Pour s’adresser au plus grand nombre, le groupe développe aussi des systèmes non invasifs. Ray Bertocki ôte sa casquette. A l’intérieur, collés sur la doublure, deux patchs sont reliés à des fils électriques : le thinking cap est un « booster » de pensée. Une fois les patchs fixés sur le front, une batterie délivre un courant continu de 2 milliampères (mA) qui crée une stimulation transcrânienne à courant continu (tDCS), utilisée d’ordinaire en médecine pour la récupération des lésions cérébrales.

« Après vingt minutes de stimulation, vous êtes plus concentré, le flux de pensée accélère », assure Ray.

L’idée leur est venue à la lecture de plusieurs publications scientifiques, notamment celle de l’université de Bar Illan (Ramat Gan, Israël) parue en en mars 2012 dans Brain Stimulation qui montre que la tDCS des régions frontales augmente la capacité à résoudre un problème. Ou une analyse de septembre 2012 réalisée par l’université de Brasilia (Brésil) pour qui les résultats sont bons sur la mémoire de travail ou l’apprentissage. A ce jour, nul scientifique n’a validé le thinking cap de GHWW. Néanmoins, la start-up en fait désormais commerce sur son site à 50 dollars pièce. En moins d’un an, 25 commandes ont été enregistrées, venues de France, de Grande-Bretagne…

EFFETS SECONDAIRES. D’après les données scientifiques disponibles, les effets secondaires seraient mineurs lors du fonctionnement normal de l’appareil (maux de tête, nausées…), à condition que la séance soit bien contrôlée. Ce qui n’est pas le cas ici. Tim Cannon a, bien sûr, essayé de pousser le courant à 6 mA.

« C’était comme si mon cerveau se déplaçait ! » s’amuse le jeune homme qui admet que l’approche du groupe est empirique : « Notre but n’est pas de publier, mais de faire fonctionner nos inventions pour le bien de l’humain, sans nous prendre pour une élite de surhommes. Notre priorité est de partager nos découvertes. Tout est en “open source” sur notre site », ajoute Shawn Sarver.

La nuit est tombée. Dans la semi-obscurité, les membres du groupe, tous fans de science-fiction et de superhéros, rêvent. Olivia aimerait voler, Schawn pouvoir soulever une tonne grâce à un bras bionique, Tim et Lucas ne plus avoir de besoins physiologiques et Ray télécharger des informations directement dans son cerveau depuis son ordinateur.

Est-ce l’avenir ? « Oui », selon Cyril Fiévet, qui estime que le xxie siècle et les suivants seront marqués par notre aptitude à nous modifier en intégrant des composants et technologies divers. Il s’agit d’une étape majeure de notre évolution. « Non », selon le philosophe Jean-Michel Besnier, qui n’y voit, lui, aucune fatalité. Nous ne sommes pas condamnés à devenir posthumains à condition qu’une prise de conscience massive survienne. « La fascination pour les techniques est le revers d’une mésestime de soi et de l’humanité, affirme-t-il. On ne supporte plus la vieillesse, la maladie et la mort, et surtout pas le hasard de la naissance. Se réconcilier avec notre finitude, accepter nos faiblesses…, c’est le prérequis pour sauver l’humanité. » Il prône, entre autres, d’accorder de l’importance aux avis des comités d’éthique, incontournables. Fi de toutes ces réflexions à Oakdale ! « J’imagine un futur avec plein de cyborgs différents, conclut Lucas Dimoveo, où chacun se rêverait comme il le veut. »

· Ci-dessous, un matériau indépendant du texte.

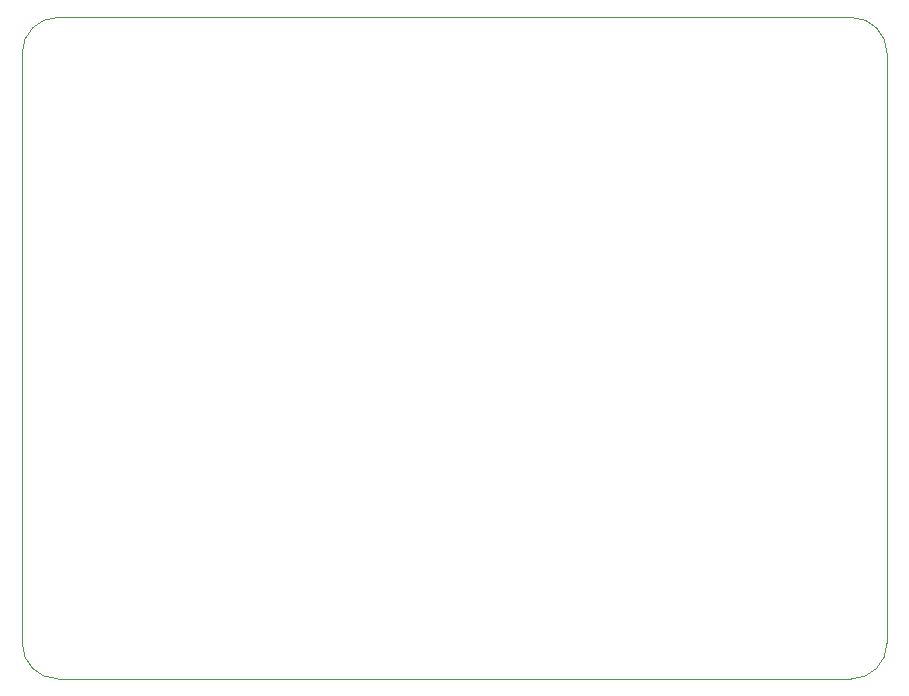
<source format=gm1>
%TF.GenerationSoftware,KiCad,Pcbnew,8.0.3-8.0.3-0~ubuntu23.10.1*%
%TF.CreationDate,2025-08-07T11:45:47-04:00*%
%TF.ProjectId,28mhz_new,32386d68-7a5f-46e6-9577-2e6b69636164,rev?*%
%TF.SameCoordinates,Original*%
%TF.FileFunction,Profile,NP*%
%FSLAX46Y46*%
G04 Gerber Fmt 4.6, Leading zero omitted, Abs format (unit mm)*
G04 Created by KiCad (PCBNEW 8.0.3-8.0.3-0~ubuntu23.10.1) date 2025-08-07 11:45:47*
%MOMM*%
%LPD*%
G01*
G04 APERTURE LIST*
%TA.AperFunction,Profile*%
%ADD10C,0.100000*%
%TD*%
G04 APERTURE END LIST*
D10*
X66750000Y-118000000D02*
G75*
G02*
X63750000Y-115000000I1J3000001D01*
G01*
X63750000Y-65000000D02*
G75*
G02*
X66750000Y-62000000I3000001J-1D01*
G01*
X66750000Y-118000000D02*
X133958000Y-118000000D01*
X136958000Y-115000000D02*
X136958000Y-65000000D01*
X136958000Y-115000000D02*
G75*
G02*
X133958000Y-118000000I-3000001J1D01*
G01*
X133958000Y-62000000D02*
X66750000Y-62000000D01*
X133958000Y-62000000D02*
G75*
G02*
X136958000Y-65000000I-1J-3000001D01*
G01*
X63750000Y-65000000D02*
X63750000Y-115000000D01*
M02*

</source>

CYBORG. Contraction de « cybernetic organism ». Désigne un organisme composé de matière organiques et de circuits intégrés. PUCE RFID. Comme Radio Frequency Identification. Un dispositif d’identification par radiofréquence. PH SANGUIN. Le pH du sang se situe entre 7,35 et 7,45. Lorsqu’il descend en dessous de 7,35, il y a une « acidose ».